September ended with 645 million square meters of floor space available in China's commercial buildings (which includes residential buildings). This is down slightly from the 648 million square meters of floor space that was available at the end of August, but compared to the end of the last several years, this 645 million square meters of floor space continues to mark the largest amount available since 2016.
As we have continued to stress in Commodore's Weekly China Reports, a huge excess of homes remains available in China's housing market. However, we continue to stress that supply and demand of Chinese homes is not what drives China’s dry bulk spot demand. The production of steel, consumption of iron ore, consumption of coal, global mining, etc. are what drives China's commodity imports and spot demand for dry bulk vessels — and this year has continued to see iron ore and coal imports stay strong as we have been stressing. Looking forward, there are still no signs that China's robust appetite for commodity imports is set to suddenly reverse, even as there are also still no signs that China’s extreme housing oversupply problem is set to suddenly be solved.
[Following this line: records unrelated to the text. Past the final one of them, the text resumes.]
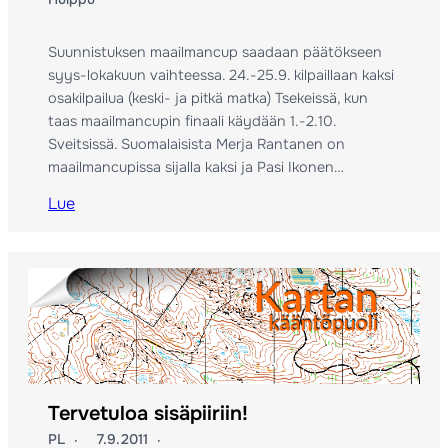
Suunnistuksen maailmancup saadaan päätökseen
syys-lokakuun vaihteessa. 24.-25.9. kilpaillaan kaksi
osakilpailua (keski- ja pitkä matka) Tsekeissä, kun
taas maailmancupin finaali käydään 1.-2.10.
Sveitsissä. Suomalaisista Merja Rantanen on
maailmancupissa sijalla kaksi ja Pasi Ikonen…
Lue
Tervetuloa sisäpiiriin!
PL
7.9.2011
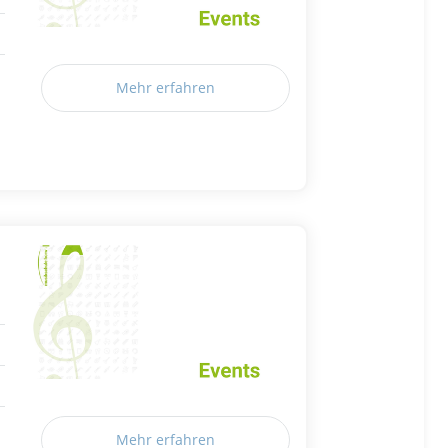
Mehr erfahren
Mehr erfahren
Through the first nine months of this year, China’s iron ore imports have totaled 877.7 million tons, which is up year-on-year by 54.6 million tons (7%). Coal imports have totaled 347.6 million tons, which is up year-on-year by 146.7 million tons (73%). Collectively, imports have totaled 1.225 billion tons, which is up year-on-year by 201.3 million tons (20%) and is the largest amount ever imported in the first nine months of any year.